Dans cette soudaine attaque de la cote 113, sa détermination féroce tenait, bien sûr, à ce qu’il haïssait les Allemands au-delà de toute limite, de manière quasiment métaphysique, mais aussi au fait qu’on s’acheminait vers l’issue et qu’il lui restait très peu de temps pour profiter des chances qu’un conflit comme celui-ci, exemplaire, pouvait prodiguer à un homme comme lui.

Albert et les autres soldats l’avaient pressenti : ce type avait tout du hobereau, versant lessivé. Au cours des trois générations précédentes, les Aulnay-Pradelle avaient été littéralement nettoyés par une suite de déroutes boursières et de déconfitures. De l’ancienne gloire de ses ancêtres, il n’avait conservé que la Sallevière, la demeure de la famille, en ruine, le prestige de son nom, un ou deux ascendants très éloignés, quelques relations incertaines et une avidité à retrouver une place dans le monde qui frisait la fureur. Il vivait la précarité de sa situation comme une injustice et regagner son rang dans l’échelle de l’aristocratie était son ambition fondamentale, une véritable obsession à laquelle il était prêt à tout sacrifier. Son père s’était tiré une balle dans le cœur dans un hôtel de province après avoir claqué tout ce qui restait. La légende soutenait sans fondement que sa mère, morte un an plus tard, avait succombé au chagrin. Sans frère ni sœur, le lieutenant se trouvait être le dernier Aulnay-Pradelle et ce contexte « fin de race » lui procurait un vif sentiment d’urgence. Après lui, rien. L’interminable déchéance de son père l’avait convaincu très tôt que la refondation de la famille reposait sur ses seules épaules et il était certain de disposer de la volonté et du talent nécessaires pour y parvenir.

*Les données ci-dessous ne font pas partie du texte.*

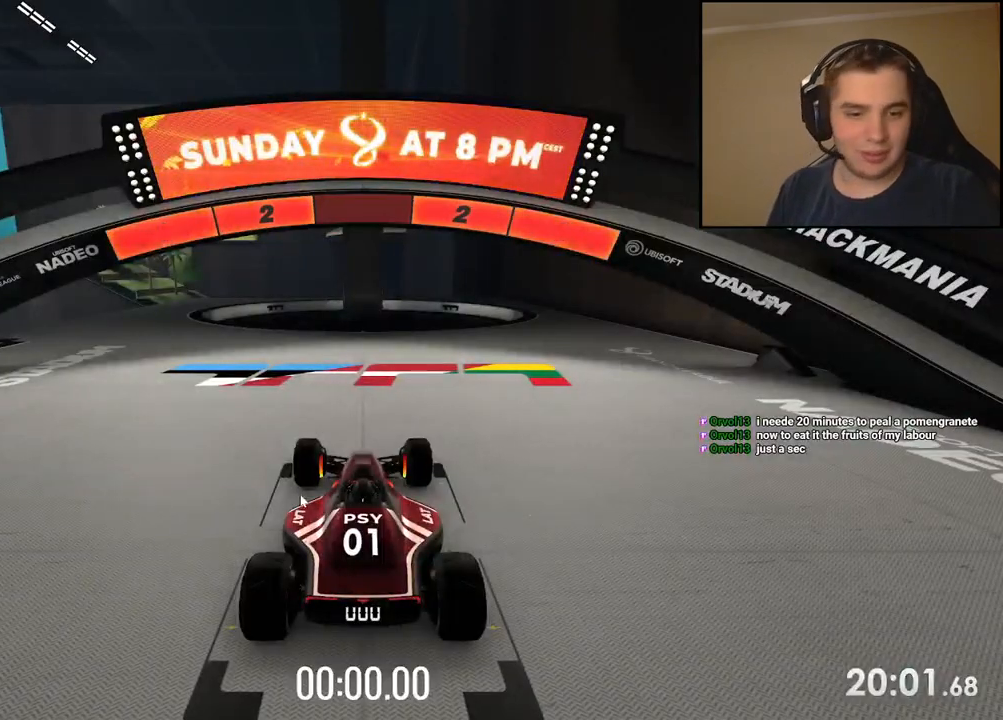
{"keys": [], "events": []}
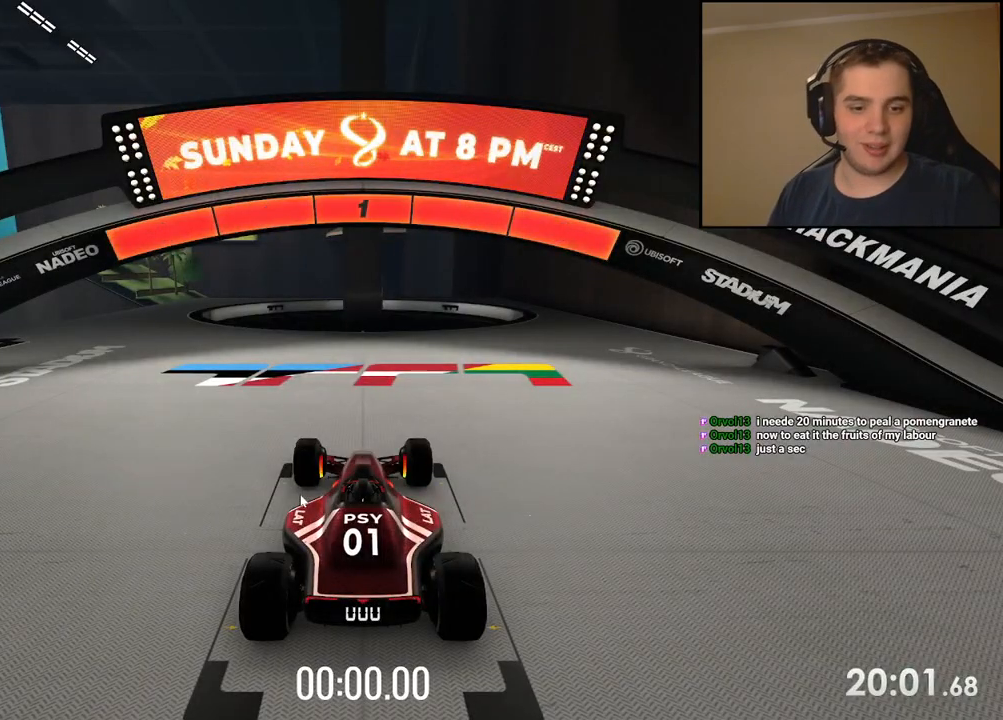
{"keys": ["left", "up"], "events": [[317, "left", "down"], [317, "up", "down"]]}
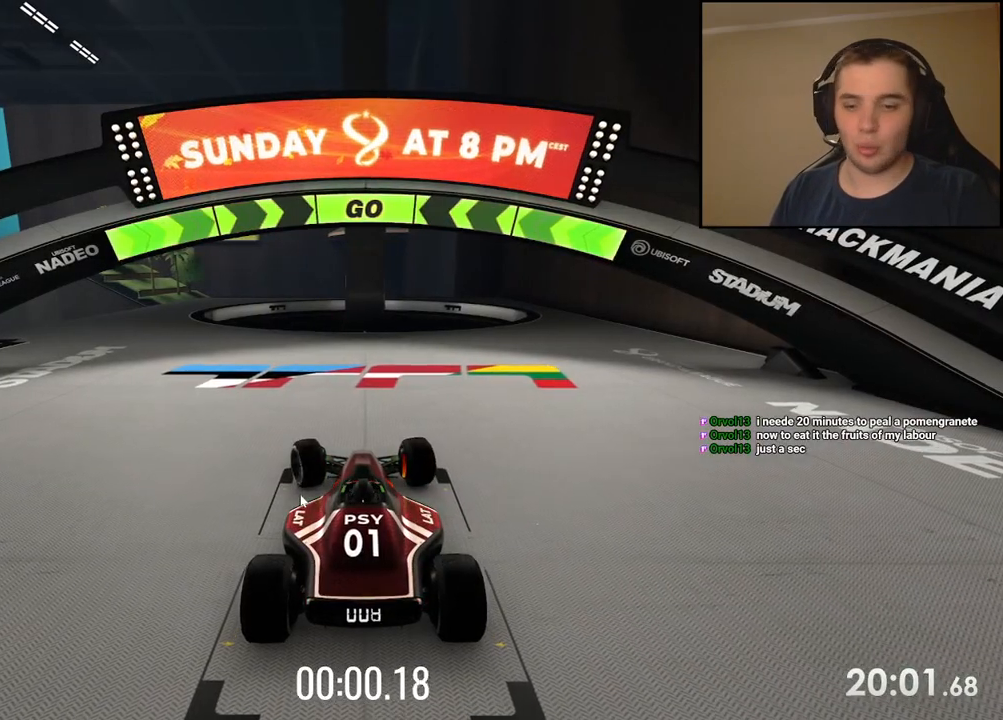
{"keys": ["left", "up"], "events": []}
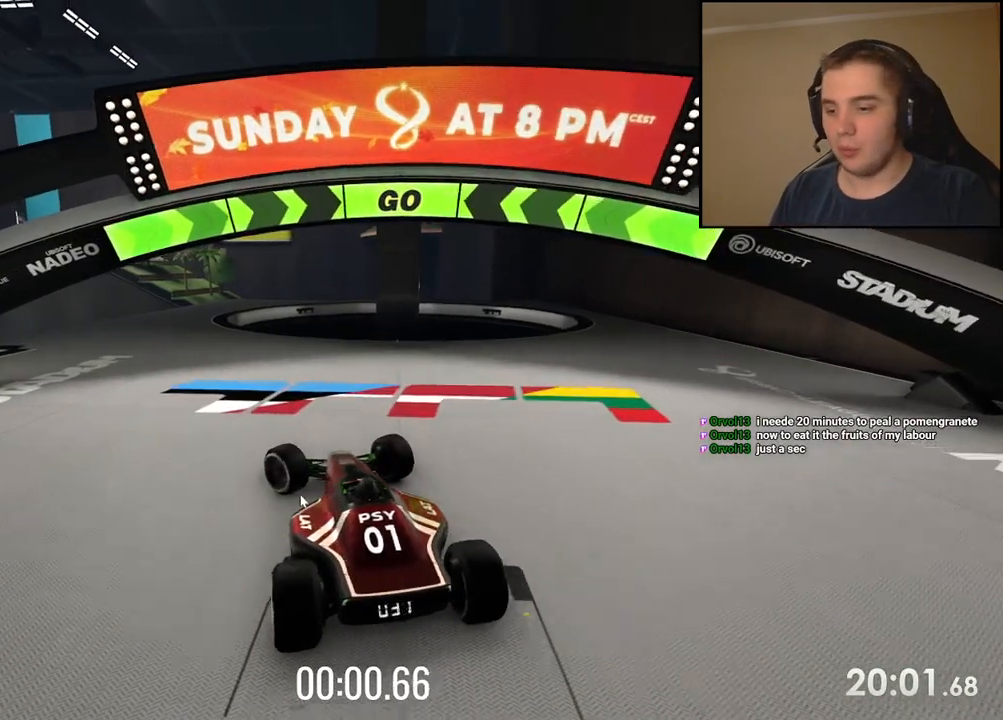
{"keys": ["up"], "events": [[267, "left", "up"], [400, "left", "down"], [450, "left", "up"]]}
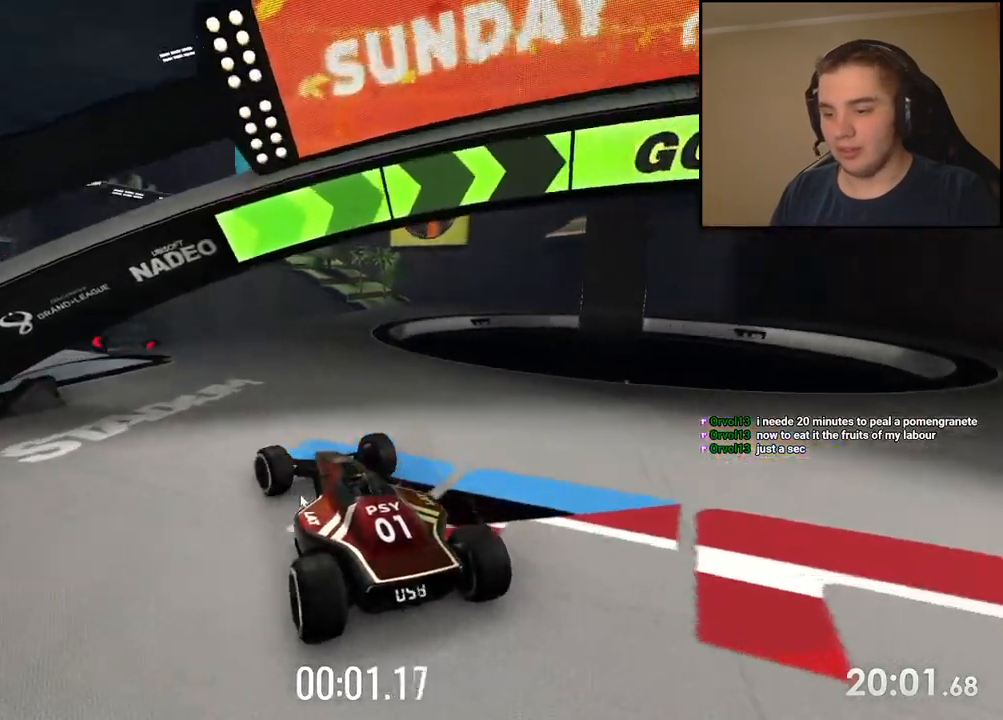
{"keys": ["up"], "events": []}
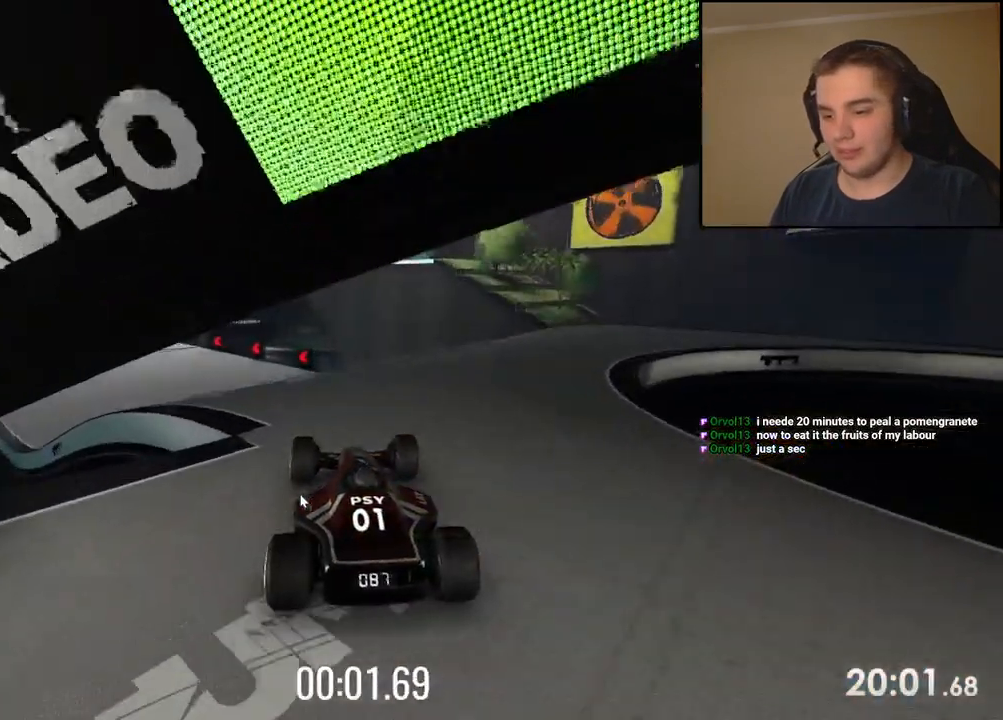
{"keys": ["left", "up"], "events": [[84, "left", "down"], [134, "left", "up"], [435, "left", "down"]]}
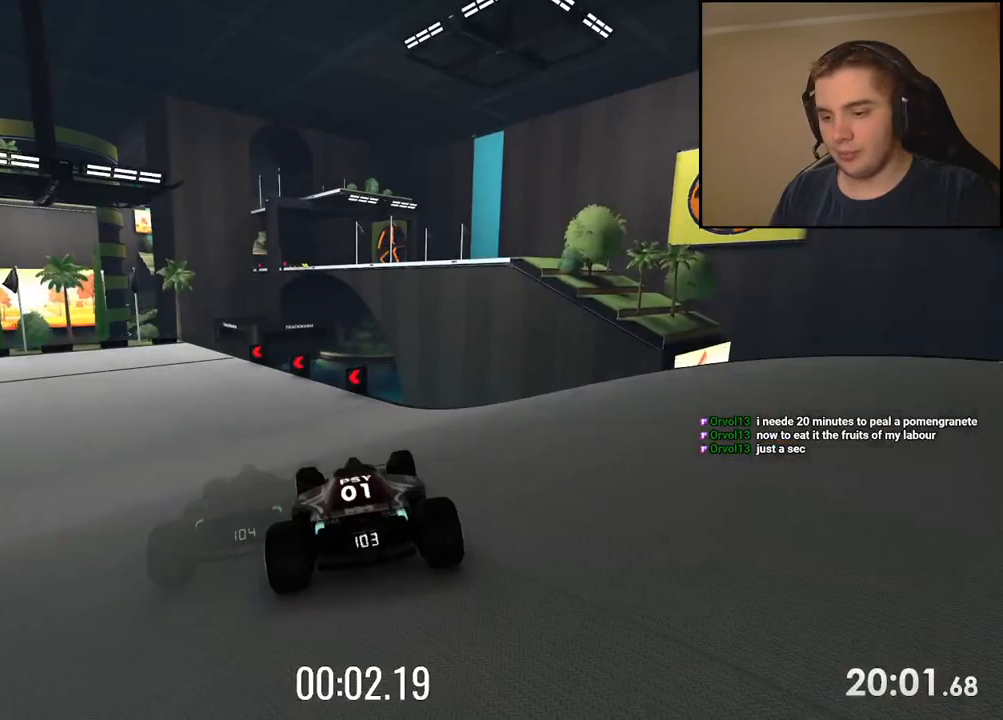
{"keys": ["up"], "events": [[434, "left", "up"]]}
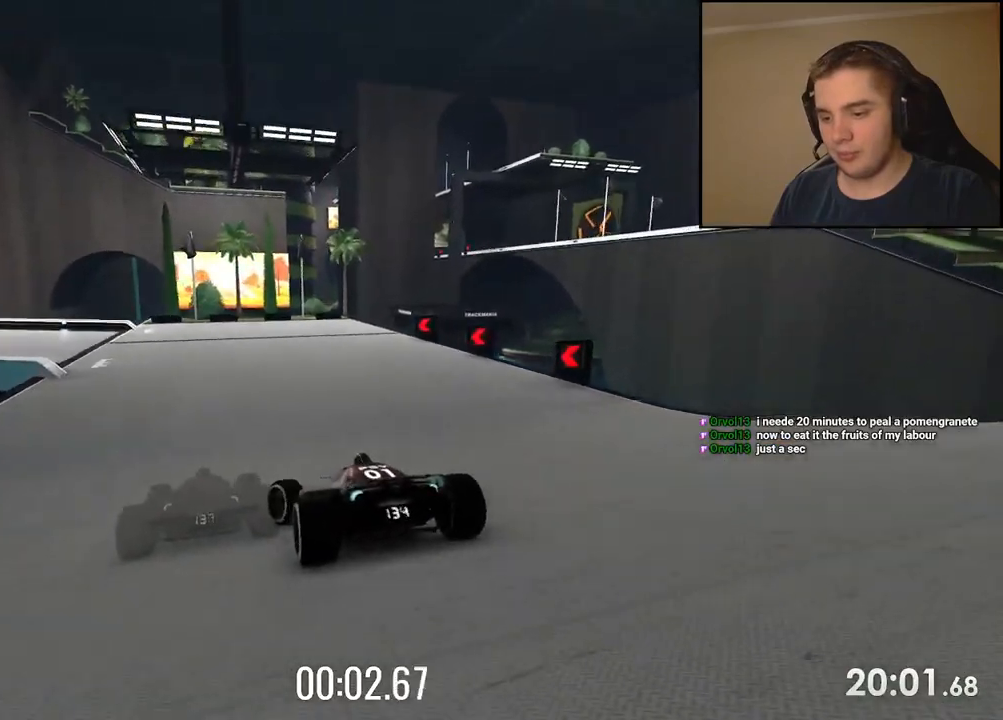
{"keys": ["left", "up"], "events": [[16, "left", "down"], [116, "left", "up"], [233, "left", "down"], [333, "left", "up"], [450, "left", "down"]]}
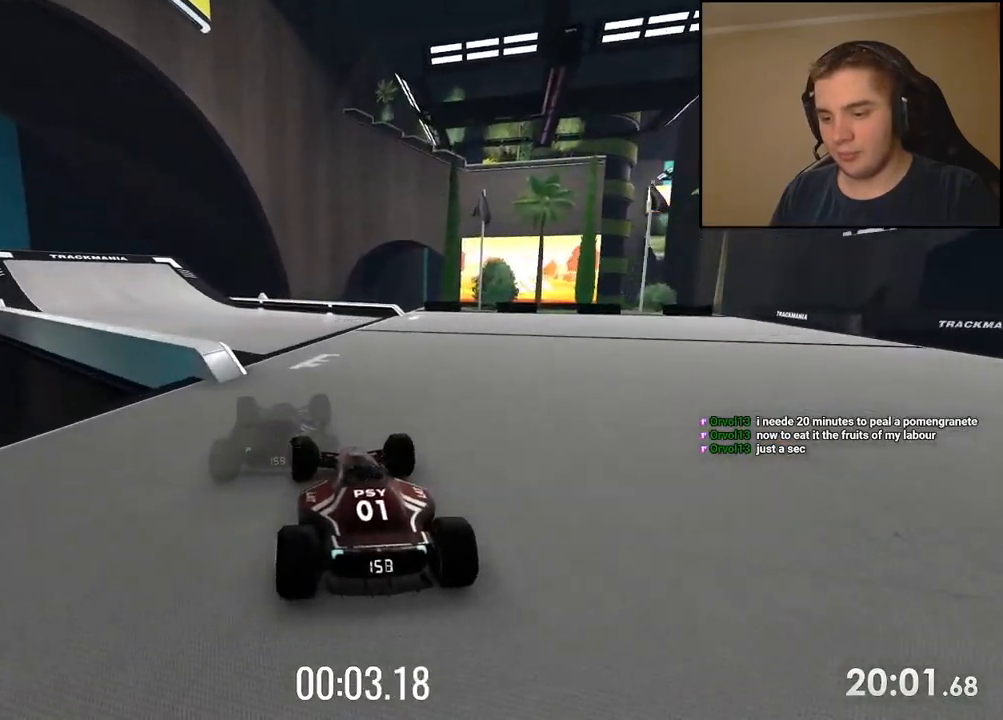
{"keys": ["up"], "events": [[51, "left", "up"], [151, "left", "down"], [251, "left", "up"], [334, "left", "down"], [451, "left", "up"]]}
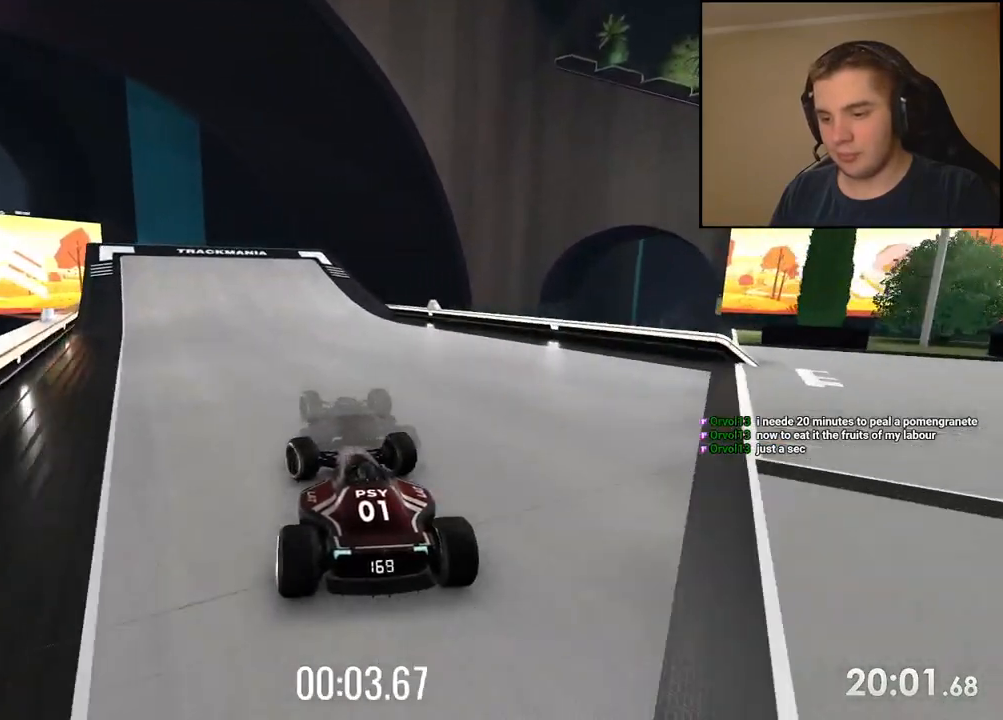
{"keys": ["left", "up"], "events": [[84, "left", "down"], [184, "left", "up"], [251, "left", "down"]]}
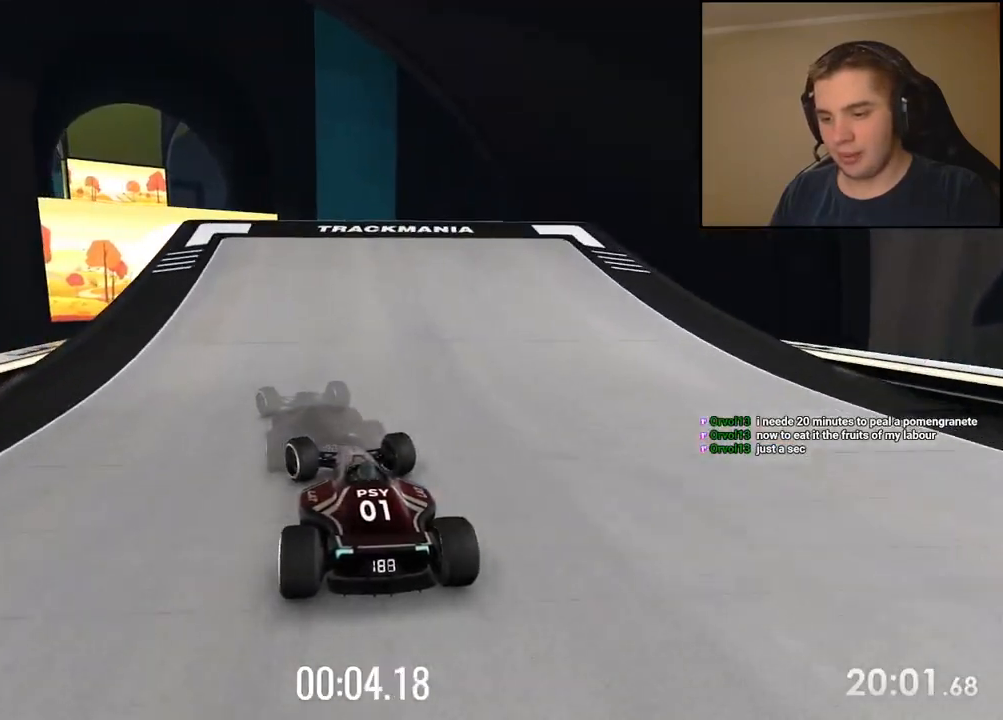
{"keys": ["up"], "events": [[167, "left", "up"], [284, "left", "down"], [351, "left", "up"]]}
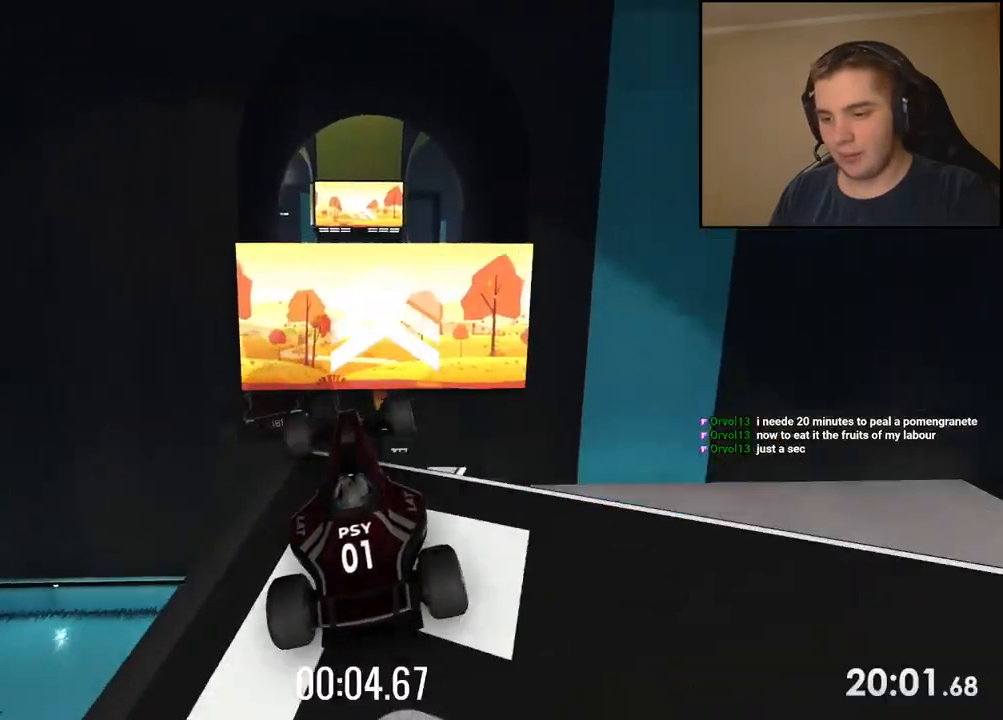
{"keys": ["up"], "events": []}
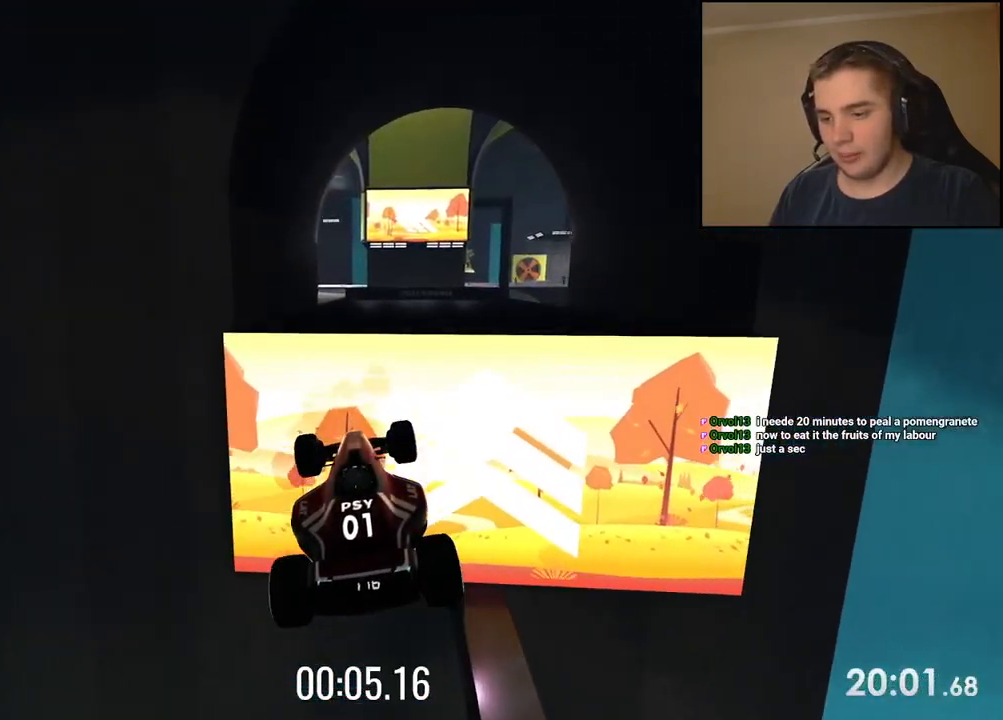
{"keys": ["right", "up"], "events": [[418, "right", "down"]]}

Ajoutez à cela qu’il était assez beau. Il fallait aimer les beautés sans imagination, bien sûr, mais, tout de même, les femmes le désiraient, les hommes le jalousaient, ce sont des signes qui ne trompent pas. N’importe qui vous dirait qu’à un physique pareil et à un nom pareil, il ne manquait que la fortune. Et c’était exactement son avis et même son unique projet.

On comprend mieux pourquoi il s’était donné un mal de chien pour organiser cette charge que le général Morieux désirait si ardemment. Pour l’état-major, c’était une verrue, cette cote 113, un point minuscule sur la carte qui vous narguait, jour après jour, le genre de truc qu’on prend en grippe, c’est plus fort que vous.

Le lieutenant Pradelle n’était pas sujet à ce genre de fixation mais lui aussi la désirait, cette cote 113, parce qu’il était en bas de la pile du commandement, qu’on arrivait à la fin et que, dans quelques semaines, il serait trop tard pour se distinguer. Déjà, lieutenant en trois ans, ce n’était pas mal. Là-dessus, un coup d’éclat et l’affaire serait entendue : capitaine à la démobilisation.

Pradelle était assez content de lui. Pour motiver ses hommes à se lancer dans la conquête de cette cote 113, les persuader que les Boches venaient de trucider, de sang-froid, deux de leurs camarades, c’était la certitude de déclencher chez eux une belle colère vengeresse. Un vrai coup de génie.

Après avoir lancé l’attaque, il avait confié à un adjudant le soin de conduire la première charge. Lui était resté légèrement en retrait, une bricole à régler avant de rejoindre le gros de l’unité. Après quoi il pourrait remonter vers les lignes ennemies, dépasser tout le monde de sa grande foulée sportive et aérienne et arriver dans les premiers pour dézinguer du Boche autant qu’il plairait à Dieu de lui en offrir.

Dès son premier coup de sifflet, quand les hommes avaient commencé à charger, il s’était placé à bonne distance sur la droite, afin d’empêcher les soldats de dériver dans la mauvaise direction. Son sang n’avait fait qu’un tour lorsqu’il avait vu ce type, comment s’appelle-t-il déjà, un gars avec un visage triste et de ces yeux, on dirait toujours qu’il va se mettre à pleurer, Maillard, c’est ça, s’arrêter là-bas, sur la droite, à se demander comment, sorti du boyau, il avait pu arriver jusque-là, ce con.